Regional CEO Kristy Carrington previously declined to reveal the exact number of replacement nurses, but announced the numbers on the third day of the strike over staffing at the hospital.
Union nurses walked off the job around 6 a.m. Tuesday and planned to picket both Everett campuses until Sunday morning. Providence hired temporary nurses from a staffing agency to care for patients, ensuring a “seamless transition.”
Carrington said the hospital is operating well with half its usual workforce, and replacement nurses have provided “high-quality and safe care.” But Carrington also said the current workforce “would not be sustainable on a long-term basis.”
Julie Bynum, one of the Providence nurses on strike, said the hospital has enough nurses on staff this week — in fact, units are staffed better than they are on a regular basis, she said.
“Our patients are getting better care right now than they have in a long time,” she said, while picketing in front of the Colby campus Friday.
Nurses are “heartbroken” they aren’t caring for their patients this week, Bynum said, and are frustrated it took a strike for the hospital to fully staff the units.
During the first two days of the strike, hospital staff served 400 patients in the emergency department, admitted 177 patients, performed 103 surgeries and another 87 procedures, according to hospital records.
Some travel nurses may not have known they would be working a strike when they signed their contracts, Carrington said.

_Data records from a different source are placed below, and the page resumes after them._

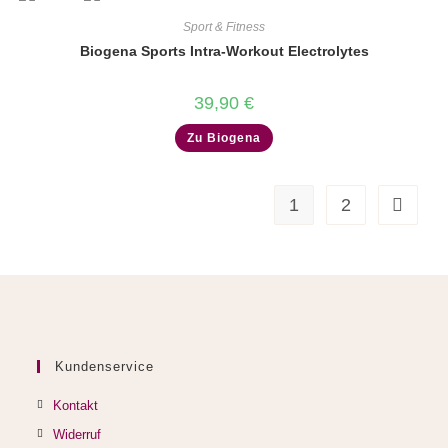
Sport & Fitness
Biogena Sports Intra-Workout Electrolytes
39,90
€
Zu Biogena
1
2
Kundenservice
Kontakt
Widerruf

“We may not have had the strike notice ahead of time,” Carrington said at a press conference earlier in the week. “Our travelers have a choice, no traveler was forced to work. … We had some of them who did choose to work and we had some choose not to, and we’re OK with that.”
Since 2019, Providence Everett has lost more than 600 nurses. Most units have remained chronically understaffed. Providence and the nurses’ union have gone back and forth on whether staffing enforcement should be included in a new labor contract. Striking nurses want a contract that gives them extra pay during understaffed shifts.
Providence has offered nurses a 21.5% raise over three years, schedule flexibility, free mental health visits and other incentives, said Michelle Lundstrom, chief nursing officer at the Everett hospital.
“We agree with nurses that we need immediate solutions,” Lundstrom said Thursday. “We love our nurses, we wish they were with us.”